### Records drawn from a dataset

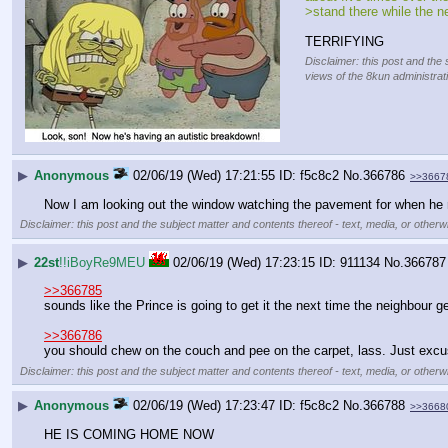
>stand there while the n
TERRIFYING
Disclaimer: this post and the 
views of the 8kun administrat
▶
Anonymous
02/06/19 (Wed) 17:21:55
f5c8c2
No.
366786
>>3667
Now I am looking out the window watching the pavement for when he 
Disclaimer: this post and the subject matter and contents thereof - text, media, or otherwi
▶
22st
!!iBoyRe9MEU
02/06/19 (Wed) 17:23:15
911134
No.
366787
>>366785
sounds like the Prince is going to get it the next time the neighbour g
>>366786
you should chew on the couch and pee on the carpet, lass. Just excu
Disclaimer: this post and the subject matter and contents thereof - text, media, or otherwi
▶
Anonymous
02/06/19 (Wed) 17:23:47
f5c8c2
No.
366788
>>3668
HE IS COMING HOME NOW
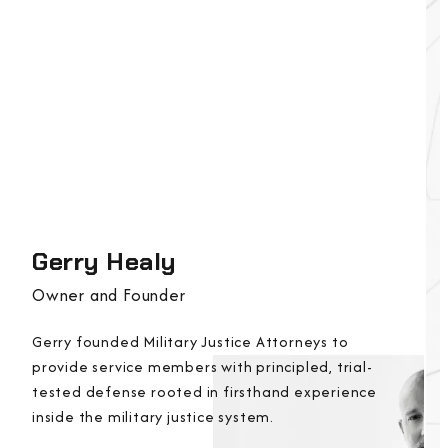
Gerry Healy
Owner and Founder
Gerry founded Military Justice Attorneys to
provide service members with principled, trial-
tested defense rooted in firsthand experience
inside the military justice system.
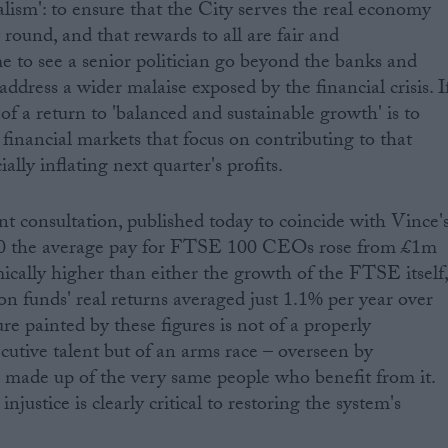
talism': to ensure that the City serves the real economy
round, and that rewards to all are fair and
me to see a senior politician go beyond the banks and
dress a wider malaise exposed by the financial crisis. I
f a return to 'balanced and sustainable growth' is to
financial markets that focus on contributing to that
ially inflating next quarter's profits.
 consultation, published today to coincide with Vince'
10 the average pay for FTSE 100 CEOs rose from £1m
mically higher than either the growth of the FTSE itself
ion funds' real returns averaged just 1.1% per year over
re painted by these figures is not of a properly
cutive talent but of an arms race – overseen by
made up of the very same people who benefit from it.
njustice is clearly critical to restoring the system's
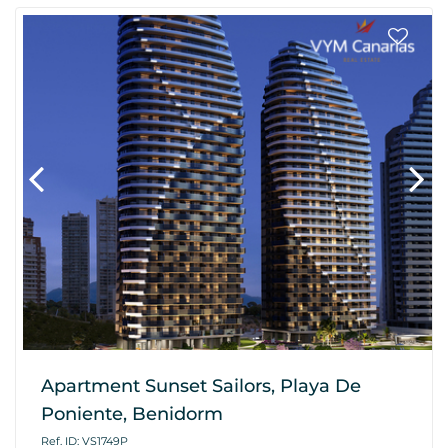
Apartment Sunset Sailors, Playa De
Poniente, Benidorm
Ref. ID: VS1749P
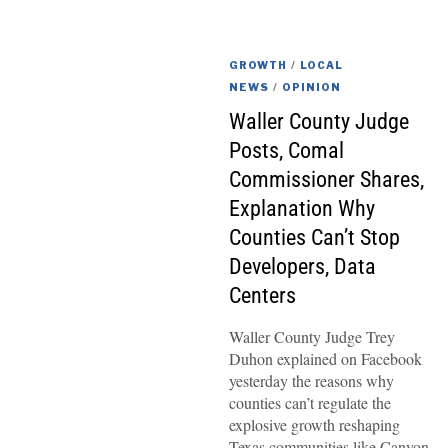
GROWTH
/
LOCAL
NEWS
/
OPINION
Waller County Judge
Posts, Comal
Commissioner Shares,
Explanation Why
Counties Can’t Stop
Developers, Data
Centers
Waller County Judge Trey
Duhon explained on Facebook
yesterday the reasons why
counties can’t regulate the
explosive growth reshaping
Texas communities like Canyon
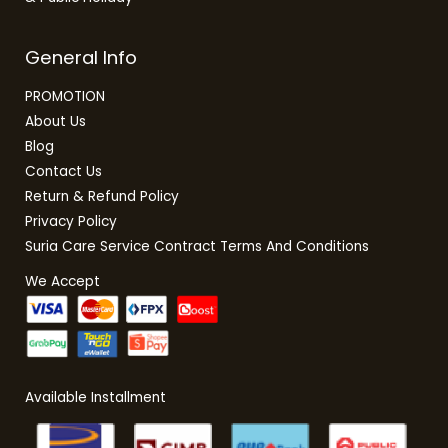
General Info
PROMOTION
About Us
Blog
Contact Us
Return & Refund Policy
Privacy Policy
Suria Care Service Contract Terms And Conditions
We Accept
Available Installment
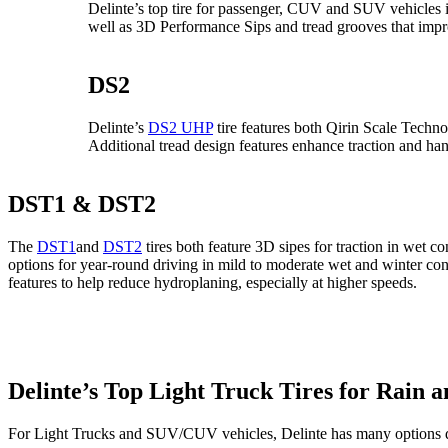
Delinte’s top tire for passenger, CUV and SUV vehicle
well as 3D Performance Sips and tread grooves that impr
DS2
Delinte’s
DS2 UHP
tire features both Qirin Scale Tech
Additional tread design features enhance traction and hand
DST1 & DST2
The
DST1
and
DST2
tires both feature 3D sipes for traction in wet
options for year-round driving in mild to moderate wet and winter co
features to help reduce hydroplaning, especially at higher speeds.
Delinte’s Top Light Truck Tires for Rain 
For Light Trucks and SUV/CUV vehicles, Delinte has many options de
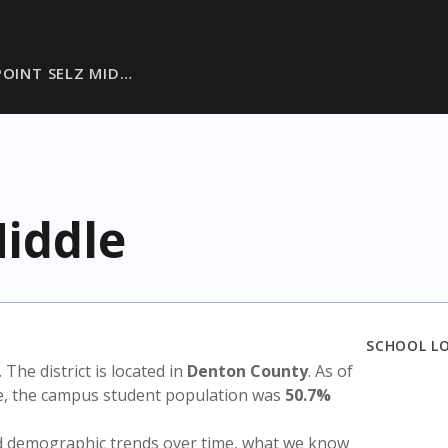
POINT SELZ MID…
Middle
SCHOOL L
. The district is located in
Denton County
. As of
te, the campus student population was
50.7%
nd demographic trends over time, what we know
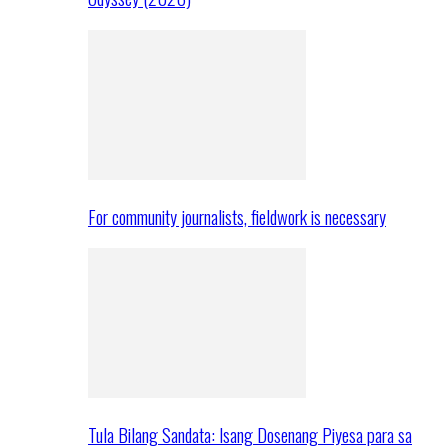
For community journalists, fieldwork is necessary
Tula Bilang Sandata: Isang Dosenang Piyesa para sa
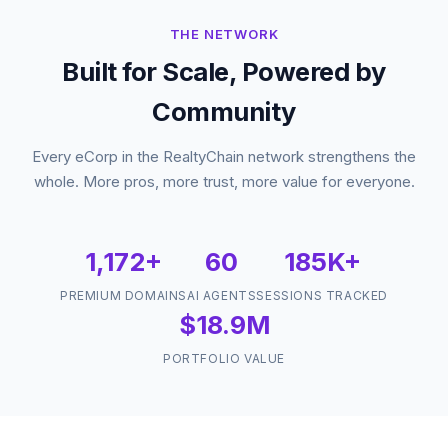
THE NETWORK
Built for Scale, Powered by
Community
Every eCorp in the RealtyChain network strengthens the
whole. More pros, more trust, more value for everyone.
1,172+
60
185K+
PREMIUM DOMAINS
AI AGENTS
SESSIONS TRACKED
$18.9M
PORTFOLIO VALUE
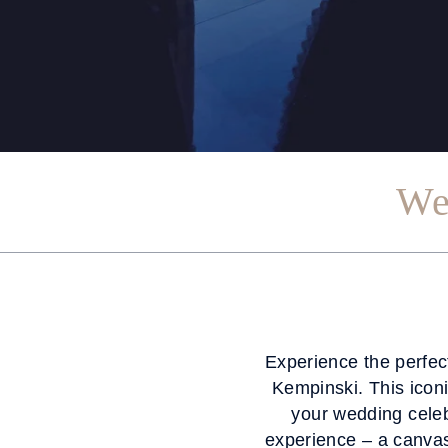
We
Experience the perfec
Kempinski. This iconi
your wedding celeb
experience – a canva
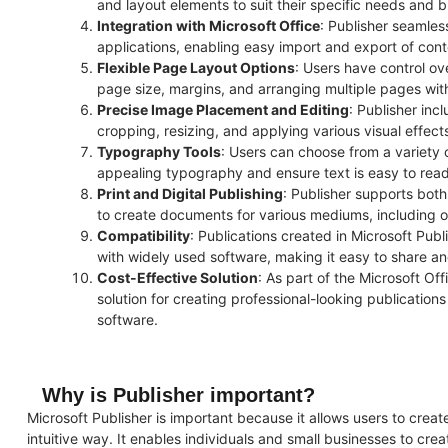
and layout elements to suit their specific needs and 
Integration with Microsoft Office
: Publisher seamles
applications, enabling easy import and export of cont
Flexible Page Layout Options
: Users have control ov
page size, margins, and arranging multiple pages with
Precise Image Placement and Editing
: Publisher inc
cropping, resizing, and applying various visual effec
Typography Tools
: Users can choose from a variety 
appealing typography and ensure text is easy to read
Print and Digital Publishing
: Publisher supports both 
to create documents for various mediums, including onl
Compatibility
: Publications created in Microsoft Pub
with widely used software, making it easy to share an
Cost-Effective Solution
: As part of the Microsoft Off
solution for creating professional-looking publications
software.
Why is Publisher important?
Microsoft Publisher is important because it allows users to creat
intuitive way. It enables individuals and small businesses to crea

### Your assignment
Each line that contains the string "software" should be copied from the data above.

### Exercise response
with widely used software, making it easy to share an
software.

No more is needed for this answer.